=== Records shown ===
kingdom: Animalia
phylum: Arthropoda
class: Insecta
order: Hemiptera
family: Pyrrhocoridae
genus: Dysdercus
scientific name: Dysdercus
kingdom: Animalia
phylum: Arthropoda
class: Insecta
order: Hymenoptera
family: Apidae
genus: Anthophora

==

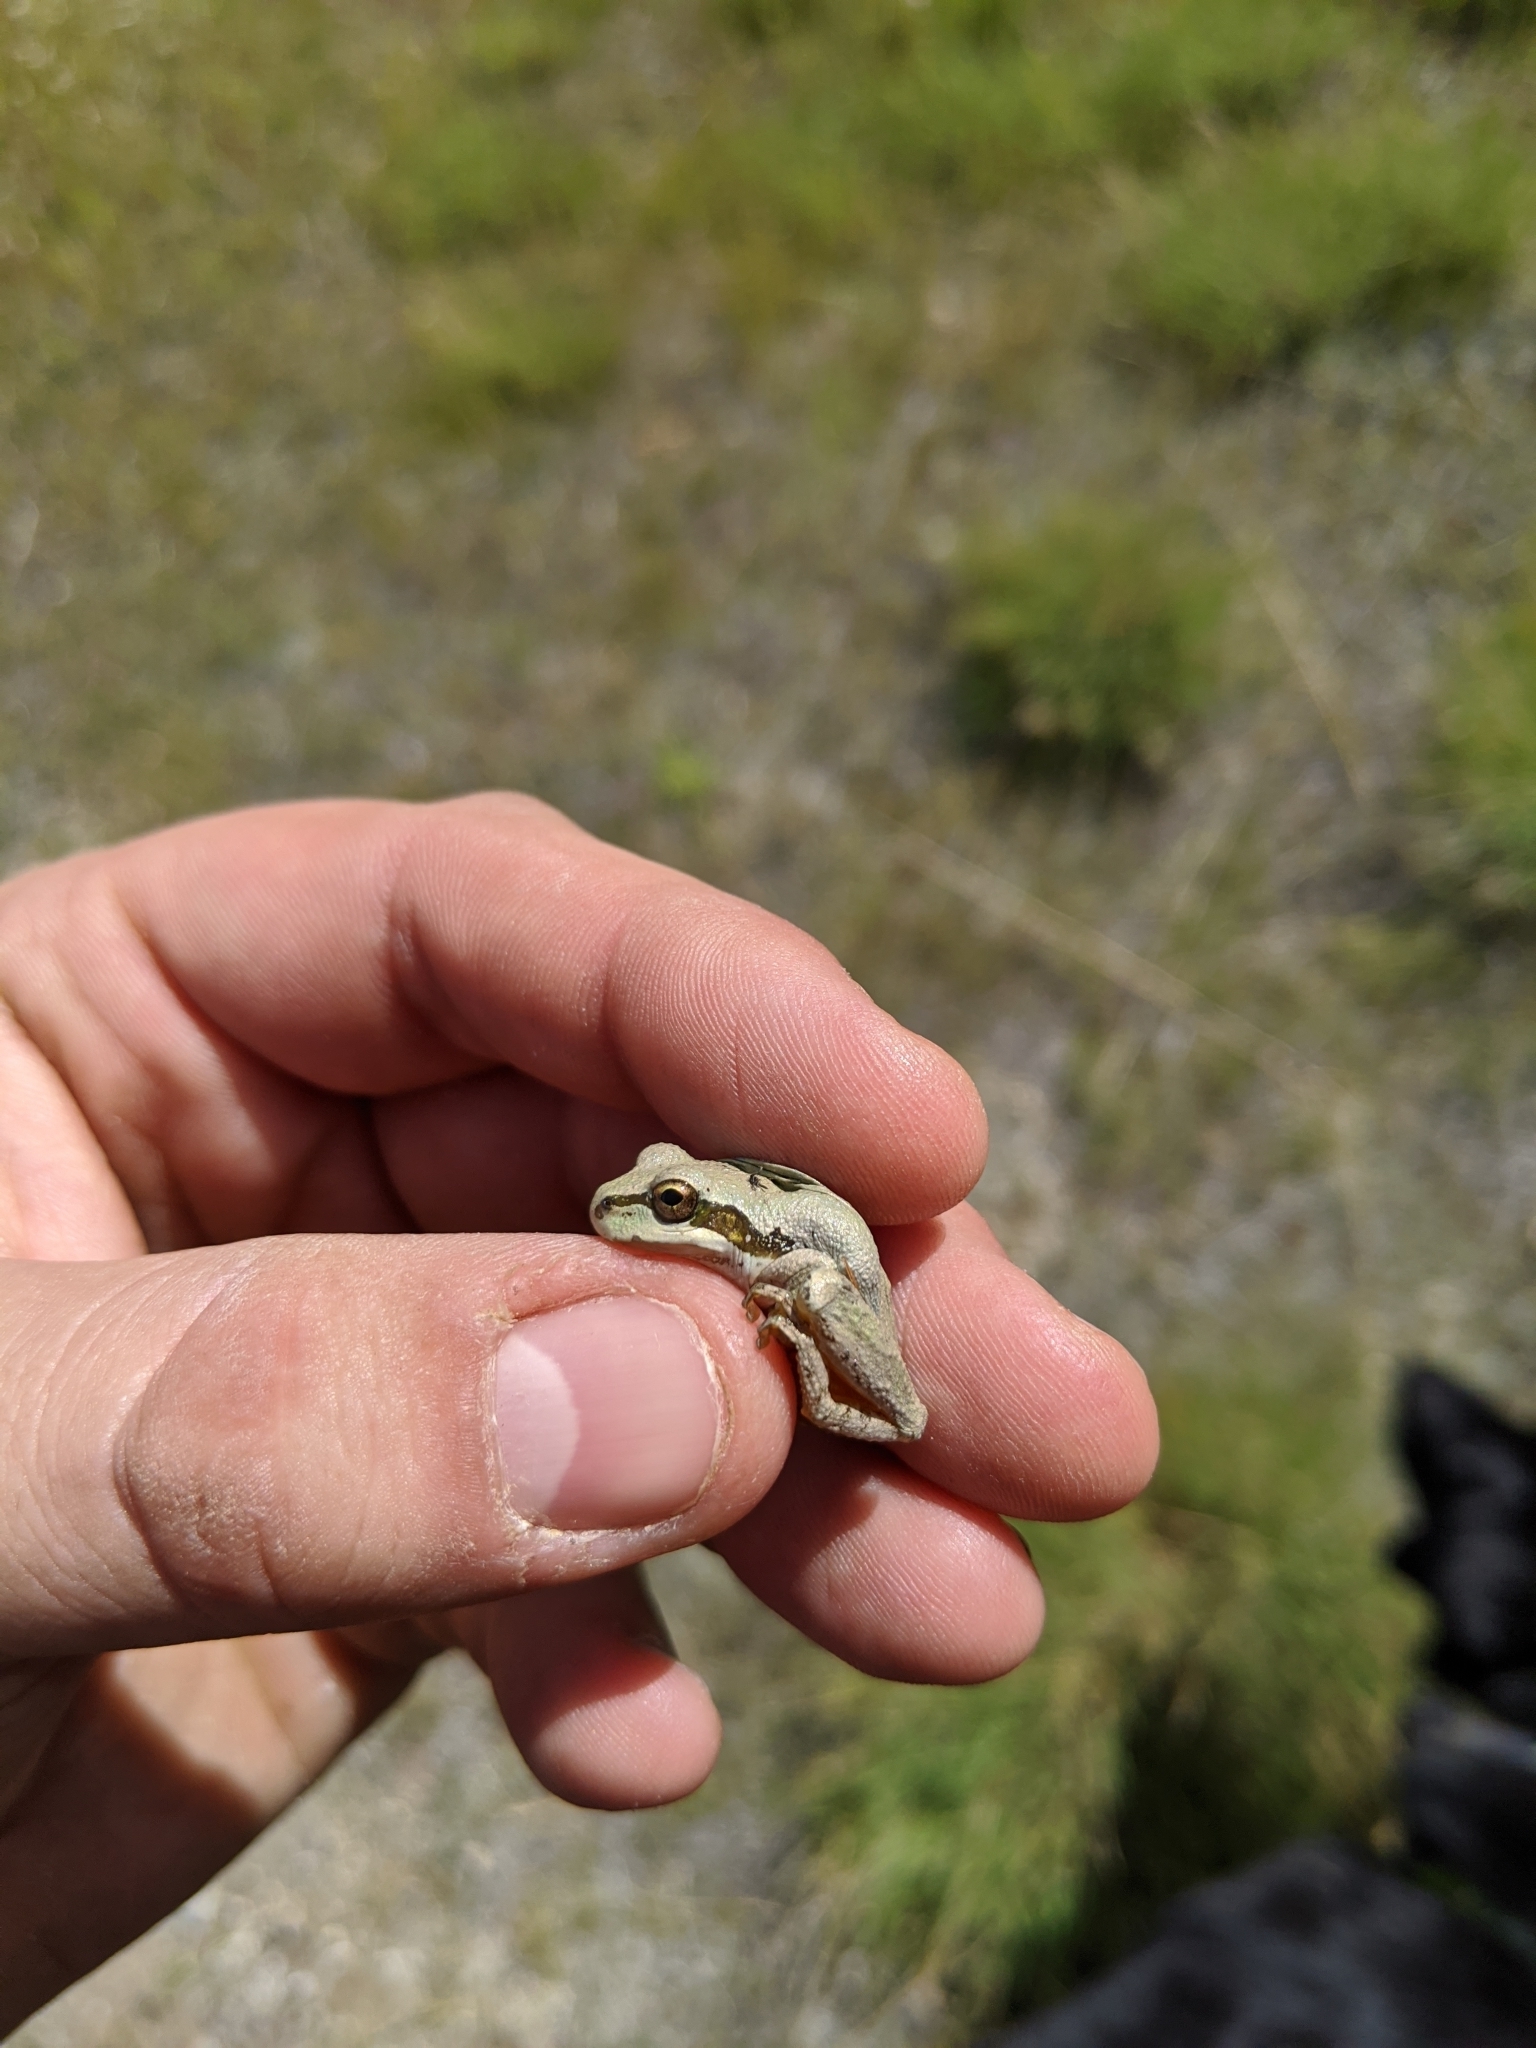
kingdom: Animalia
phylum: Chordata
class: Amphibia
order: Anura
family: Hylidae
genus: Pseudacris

=== Aim ===
Take the lines starting at the one that contains "genus: Dysdercus" and ending at the one that contains "family: Apidae", and write them out again, swapping "phylum" for "division" and changing nothing else.

=== Correct output ===
genus: Dysdercus
scientific name: Dysdercus
kingdom: Animalia
division: Arthropoda
class: Insecta
order: Hymenoptera
family: Apidae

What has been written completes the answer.